Exercise objective - Below are the records; copy out every line that holds the word "Enfant".

Entries provided -
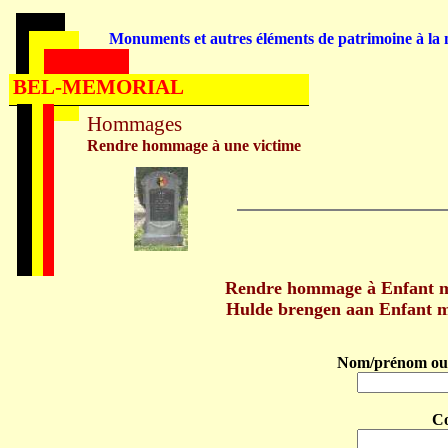
Monuments et autres éléments de patrimoine à la m
BEL-MEMORIAL
Hommages
Rendre hommage à une victime
Rendre hommage à Enfant 
Hulde brengen aan Enfant
Nom/prénom ou 
C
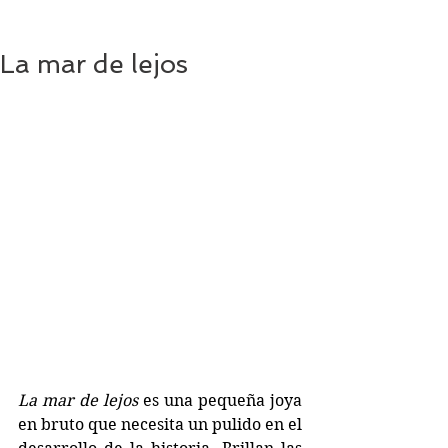
La mar de lejos
La mar de lejos 
es una pequeña joya 
en bruto que necesita un pulido en el 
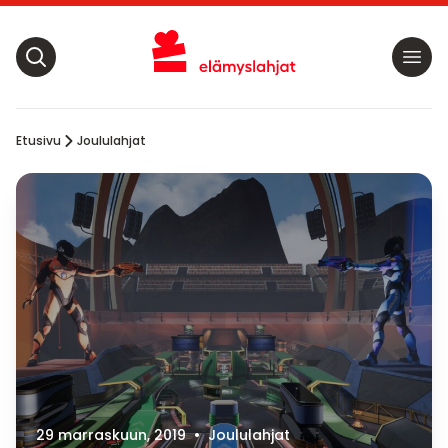
Etusivu
Joululahjat
29 marraskuun, 2019
•
Joululahjat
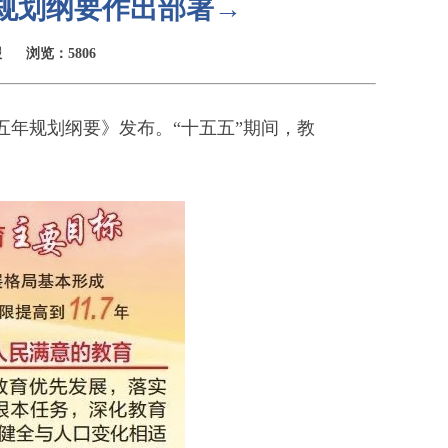
”规划纲要作出部署→
报
浏览：5806
五年规划纲要》发布。“十五五”期间，教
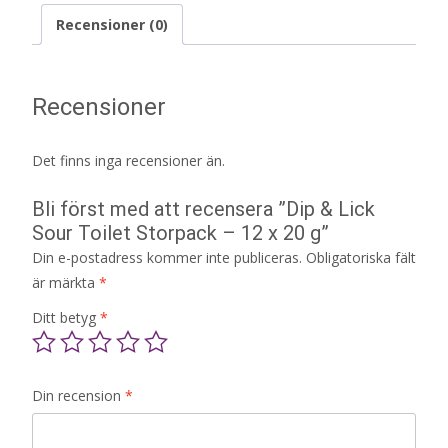
Recensioner (0)
Recensioner
Det finns inga recensioner än.
Bli först med att recensera ”Dip & Lick
Sour Toilet Storpack – 12 x 20 g”
Din e-postadress kommer inte publiceras.
Obligatoriska fält
är märkta
*
Ditt betyg
*
Din recension
*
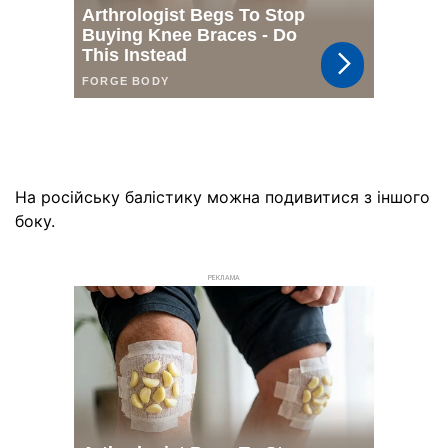
На російську балістику можна подивитися з іншого
боку.
РЕКЛАМА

Answer -
Rendre hommage à Enfant 
Hulde brengen aan Enfant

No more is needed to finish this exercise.